Diese als normale Freundin auf heftigem Flirtkurs getarnte Werbeanzeige kommt, wie man sich denken kann, bei Usern nicht sehr gut an, mögen sie auch noch so offensive Eyecatcher sein. Oft geht es um einen Datingdienst namens „Are You Interested“.

Man tut gut daran, dies Postings zu ignorieren!
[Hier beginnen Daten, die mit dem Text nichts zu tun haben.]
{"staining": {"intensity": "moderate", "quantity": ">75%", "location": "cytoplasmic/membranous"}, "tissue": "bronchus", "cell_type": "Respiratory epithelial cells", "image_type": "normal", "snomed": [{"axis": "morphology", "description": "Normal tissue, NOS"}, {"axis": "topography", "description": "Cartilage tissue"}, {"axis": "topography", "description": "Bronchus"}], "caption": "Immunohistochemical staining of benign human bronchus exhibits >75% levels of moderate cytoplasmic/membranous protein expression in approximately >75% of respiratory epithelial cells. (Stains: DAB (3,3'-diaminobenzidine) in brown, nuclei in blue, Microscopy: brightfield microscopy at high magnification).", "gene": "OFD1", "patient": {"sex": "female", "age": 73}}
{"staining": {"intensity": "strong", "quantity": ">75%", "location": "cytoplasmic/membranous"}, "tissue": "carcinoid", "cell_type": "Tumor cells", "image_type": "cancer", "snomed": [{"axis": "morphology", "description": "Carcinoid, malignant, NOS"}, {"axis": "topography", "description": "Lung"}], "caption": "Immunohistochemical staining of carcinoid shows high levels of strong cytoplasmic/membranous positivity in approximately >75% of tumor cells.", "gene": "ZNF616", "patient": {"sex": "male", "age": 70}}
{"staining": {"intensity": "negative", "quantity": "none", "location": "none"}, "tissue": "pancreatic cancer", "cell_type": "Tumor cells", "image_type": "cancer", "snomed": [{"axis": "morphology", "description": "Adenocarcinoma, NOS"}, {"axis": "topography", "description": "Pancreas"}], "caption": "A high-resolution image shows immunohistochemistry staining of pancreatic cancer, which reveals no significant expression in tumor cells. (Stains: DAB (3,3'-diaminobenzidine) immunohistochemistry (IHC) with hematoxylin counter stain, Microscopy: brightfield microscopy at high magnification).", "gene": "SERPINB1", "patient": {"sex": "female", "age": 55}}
In jedem Fall sollte man den Like-Button nicht drücken, um einer möglichen Flut von ähnlichen Anzeigen in seinem Newsfeed zu entgehen.

Außerdem können Nutzer davon ausgehen, dass sich die entsprechende Dame sicher nicht bei einem möglicherweise doch interessierten User zurückmeldet, sei er auch noch so hübsch oder reich.

Keine Einzelfälle

Diese Anzeigen häufen sich und alles deutet darauf hin, dass es wahrlich keine Einzelfälle sind, sondern dass die Werbeumsätze von Facebook konsequent angekurbelt werden sollen – offensichtlich mit Erfolg.

Erfahrenen Nutzern dürfte es zudem nicht schwer fallen, im Netz herauszufinden, dass sich hinter diesen Anzeigen ein professionelles Datingportal verbirgt, dass aber nicht unbedingt den Anspruch hat, männliche Singlse wirklich vermitteln zu wollen. Es ist nur reine Animation.

Die plumpen und offensiven Flirtversuche gesellen sich zudem gerne auch zu weniger erotischen Empfehlungen wie zum Beispiel für Infrarot-Heizstrahler, Abnehmkurse oder windige Rechtsanwaltskanzleien. Und man muss kein Kenner sein, um zu wissen, dass man solche unseriösen Angebote ganz einfach unter vielen anderen herausfiltern kann. Sie sind meistens ganz stümperhaft übersetzt.